While robotic technology is already helping some surgeons perform precision surgery, robots that can assist nurses and other personnel in their daily tasks are yet to make an impact.
In an effort to improve the situation for overburdened health care workers, Diligent Robotics has created Moxi, described as a socially intelligent robot capable of supporting clinical staff to become a vital and trusted member of the team.
Unlike, say, Robear — a Japanese-made health care robot capable of lifting people in and out of a bed — Moxi isn’t built for patient interaction. Instead, it’s designed to carry out a range of logistical tasks for nurses, giving them more time for interaction with patients.

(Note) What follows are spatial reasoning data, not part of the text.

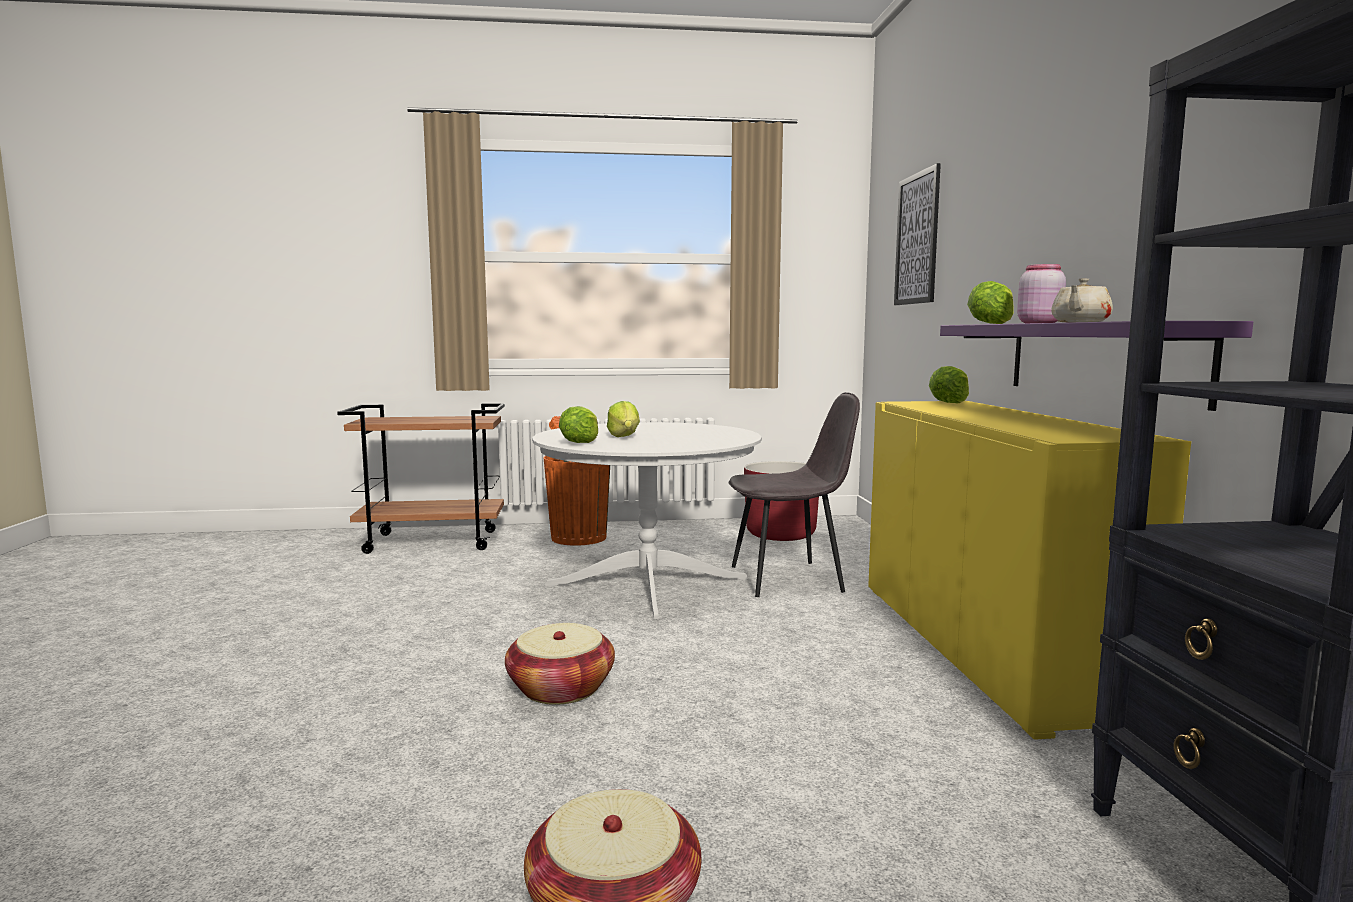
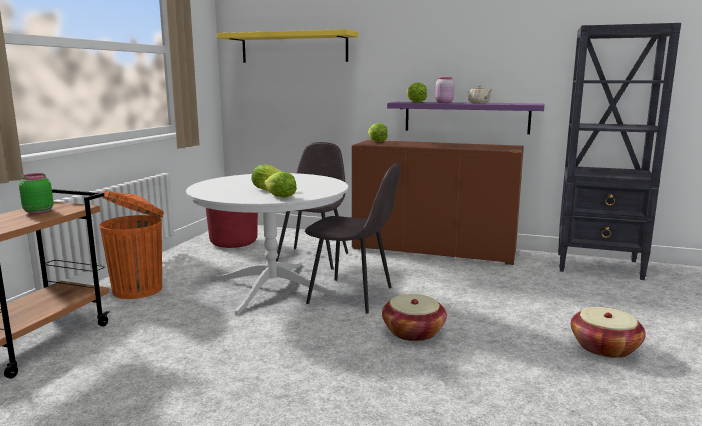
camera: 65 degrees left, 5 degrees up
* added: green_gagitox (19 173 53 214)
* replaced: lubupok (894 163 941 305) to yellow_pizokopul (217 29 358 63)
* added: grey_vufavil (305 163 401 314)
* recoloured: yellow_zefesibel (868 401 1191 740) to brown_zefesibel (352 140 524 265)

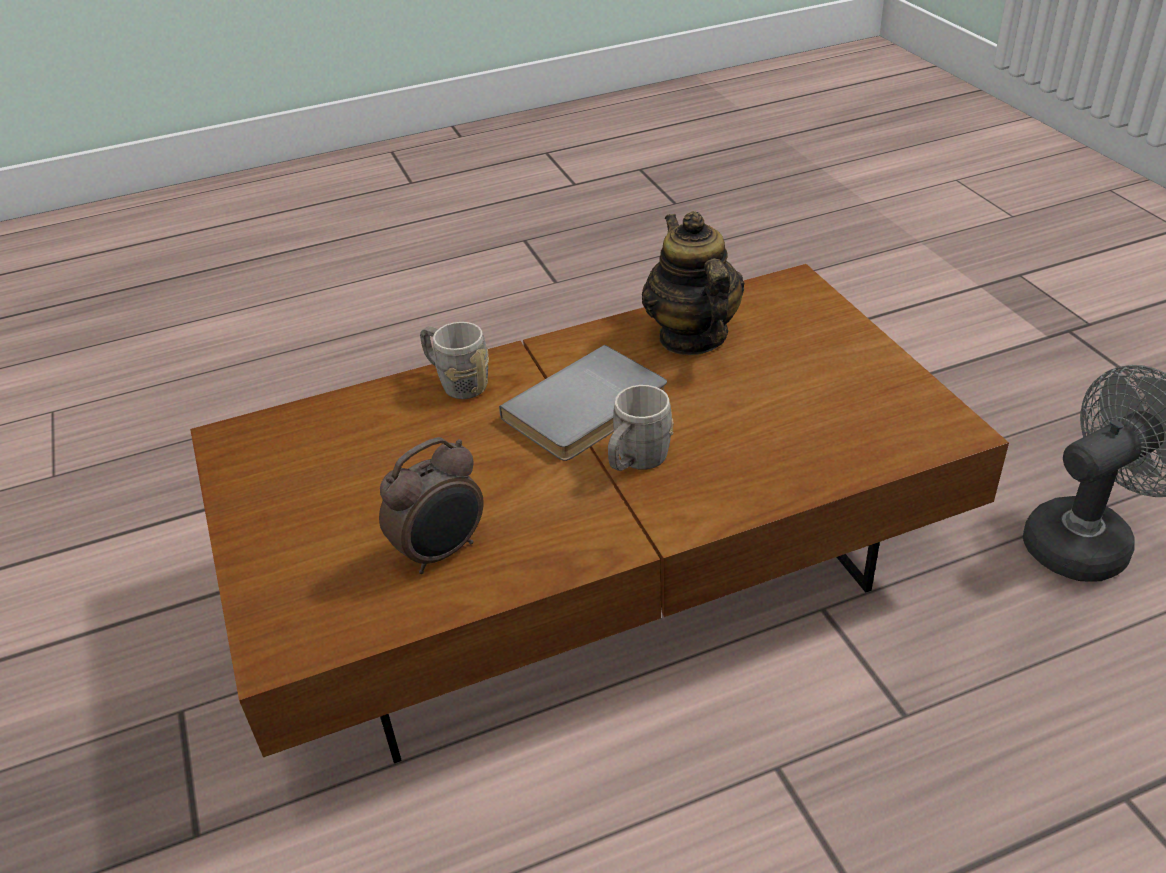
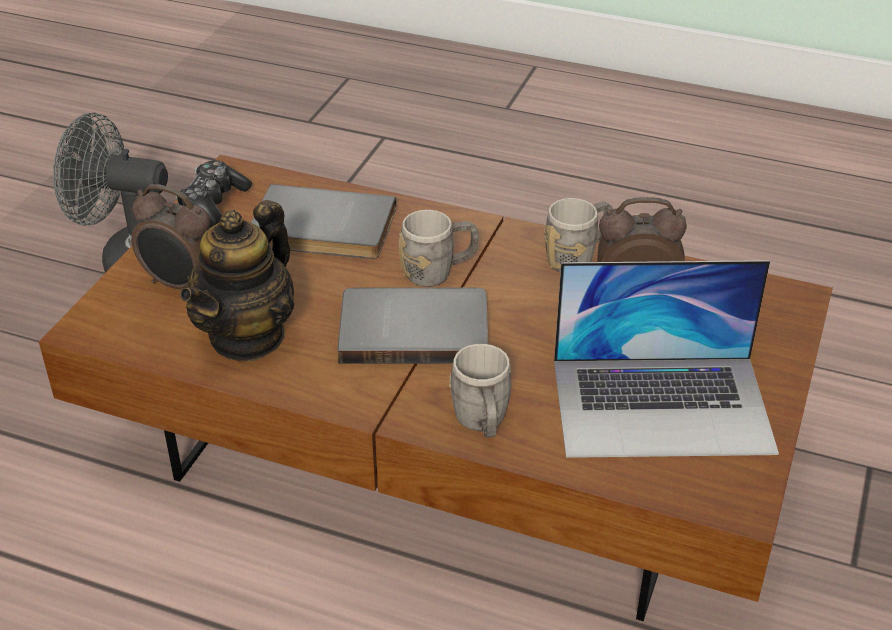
camera: 140 degrees left, 0 degrees up
* added: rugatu (131 184 211 290)
* added: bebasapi (175 160 252 228)
* added: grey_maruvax (251 184 396 259)
* added: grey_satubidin (544 198 613 272)
* added: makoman (554 260 779 458)

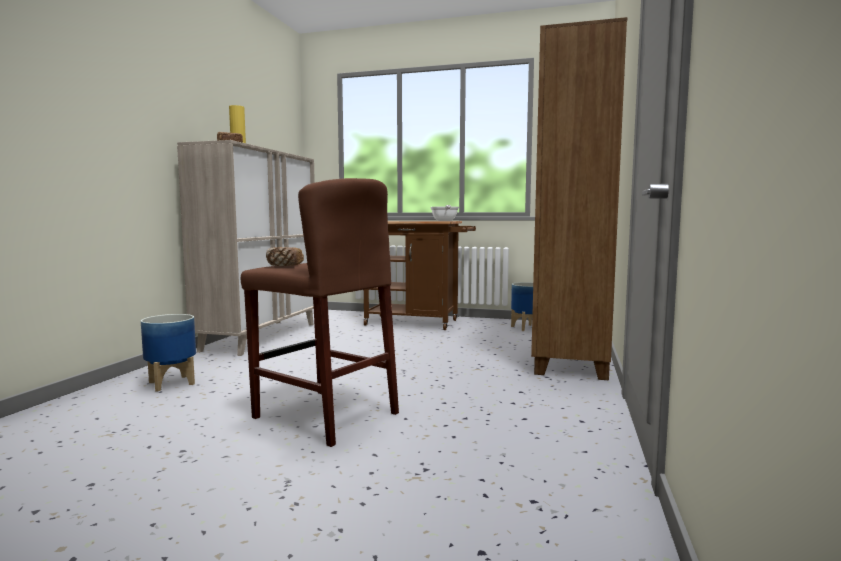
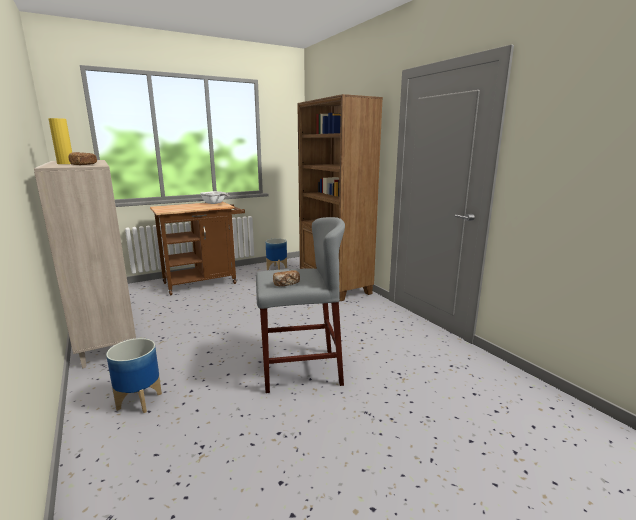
camera: 45 degrees left, 10 degrees up
* recoloured: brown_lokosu (241 178 399 447) to grey_lokosu (256 217 345 393)

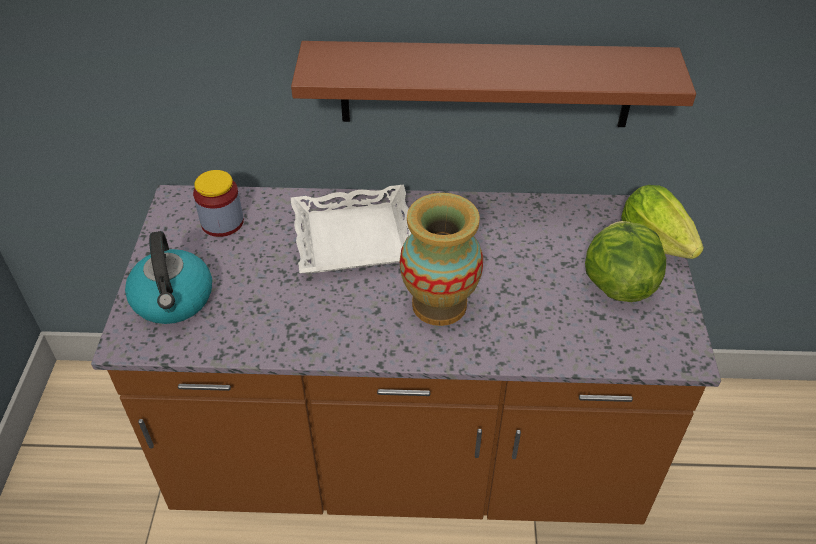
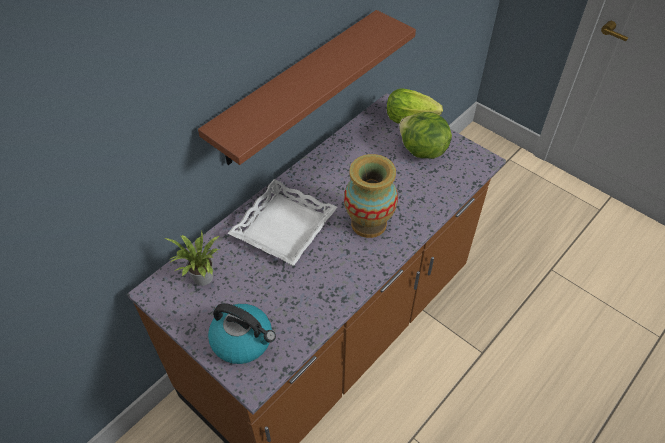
camera: 50 degrees left, 5 degrees up
* replaced: gagitox (193 170 244 237) to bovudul (164 231 219 286)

Moxi, which was unveiled this week by the Austin, Texas-based tech company, incorporates artificial intelligence (A.I.) technology that helps it map and learn about its environment. It moves along on a set of wheels and uses sensors to help it avoid obstacles, whether moving or stationary. An arm and a sophisticated gripper allow it to perform tasks such as selecting medical items from storage that can be placed in an attached tray and then delivered to locations throughout the facility. Moxi also includes a screen that can display information related to the tasks that it’s carrying out.
Given that Moxi is designed to work in a potentially high-stress environment, its creators were keen to give the autonomous robot a congenial and cooperative personality. Diligent Robotics describes Moxi as “approachable and friendly,” and it certainly seems that way with its cute LED-lit face and soft voice.
“Clinical staff balance patient care with massive loads of manual logistical responsibilities, such as fetching and restocking supplies or setting up patient rooms for new admissions,” Diligent Robotics says on its website. “With an extra hand from Moxi, who autonomously completes those manual logistical tasks end-to-end without assistance, clinical staff focus on what they want to do and what they, as caring human beings, are best at — direct patient care.”
Indeed, with much talk these days about how robots are taking the place of human workers, Diligent Robotics is keen to point out that Moxi is designed to support staff rather than replace them.
Moxi will be put to work in a number of trials beginning this week at Texas Health Dallas, The University of Texas Medical Branch (UTMB Health), and Houston Methodist Hospital. The tests will give the team the chance to see Moxi in a real-world environment, enabling it to pinpoint ways to improve the design. Possible challenges could include Moxi’s ability to perform tasks in a timely manner compared to humans, and the degree to which having only wheels to move around prevent it from reaching various parts of a facility.
Still, it’s fascinating to see the first iteration of Moxi, a robot that could be helping out at a hospital near you in the not-too-distant future.